▶ _What to work on_:
Go through the entries below and copy every line that holds the word "động".

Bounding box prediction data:
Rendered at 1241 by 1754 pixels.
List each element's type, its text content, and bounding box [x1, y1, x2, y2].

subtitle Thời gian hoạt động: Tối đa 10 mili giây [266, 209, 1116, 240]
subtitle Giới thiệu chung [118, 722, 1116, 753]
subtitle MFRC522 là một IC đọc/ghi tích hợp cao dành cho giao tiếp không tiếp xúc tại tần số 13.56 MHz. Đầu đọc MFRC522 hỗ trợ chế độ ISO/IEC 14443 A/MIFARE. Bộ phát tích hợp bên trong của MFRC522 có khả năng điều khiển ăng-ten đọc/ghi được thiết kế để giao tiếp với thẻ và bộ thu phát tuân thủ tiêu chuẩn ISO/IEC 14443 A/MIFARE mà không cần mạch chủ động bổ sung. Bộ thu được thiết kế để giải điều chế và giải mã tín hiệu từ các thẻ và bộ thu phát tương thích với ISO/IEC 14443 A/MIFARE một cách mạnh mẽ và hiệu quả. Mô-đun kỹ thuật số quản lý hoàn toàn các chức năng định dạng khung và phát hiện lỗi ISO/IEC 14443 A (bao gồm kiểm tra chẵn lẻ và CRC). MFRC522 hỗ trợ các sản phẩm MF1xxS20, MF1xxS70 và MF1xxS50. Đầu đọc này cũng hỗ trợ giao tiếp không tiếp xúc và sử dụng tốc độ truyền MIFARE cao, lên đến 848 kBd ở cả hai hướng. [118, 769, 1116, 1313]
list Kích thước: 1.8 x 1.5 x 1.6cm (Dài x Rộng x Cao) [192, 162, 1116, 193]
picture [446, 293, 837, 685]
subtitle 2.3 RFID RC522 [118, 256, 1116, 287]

▶ _Answer section_:
subtitle Thời gian hoạt động: Tối đa 10 mili giây [266, 209, 1116, 240]
subtitle MFRC522 là một IC đọc/ghi tích hợp cao dành cho giao tiếp không tiếp xúc tại tần số 13.56 MHz. Đầu đọc MFRC522 hỗ trợ chế độ ISO/IEC 14443 A/MIFARE. Bộ phát tích hợp bên trong của MFRC522 có khả năng điều khiển ăng-ten đọc/ghi được thiết kế để giao tiếp với thẻ và bộ thu phát tuân thủ tiêu chuẩn ISO/IEC 14443 A/MIFARE mà không cần mạch chủ động bổ sung. Bộ thu được thiết kế để giải điều chế và giải mã tín hiệu từ các thẻ và bộ thu phát tương thích với ISO/IEC 14443 A/MIFARE một cách mạnh mẽ và hiệu quả. Mô-đun kỹ thuật số quản lý hoàn toàn các chức năng định dạng khung và phát hiện lỗi ISO/IEC 14443 A (bao gồm kiểm tra chẵn lẻ và CRC). MFRC522 hỗ trợ các sản phẩm MF1xxS20, MF1xxS70 và MF1xxS50. Đầu đọc này cũng hỗ trợ giao tiếp không tiếp xúc và sử dụng tốc độ truyền MIFARE cao, lên đến 848 kBd ở cả hai hướng. [118, 769, 1116, 1313]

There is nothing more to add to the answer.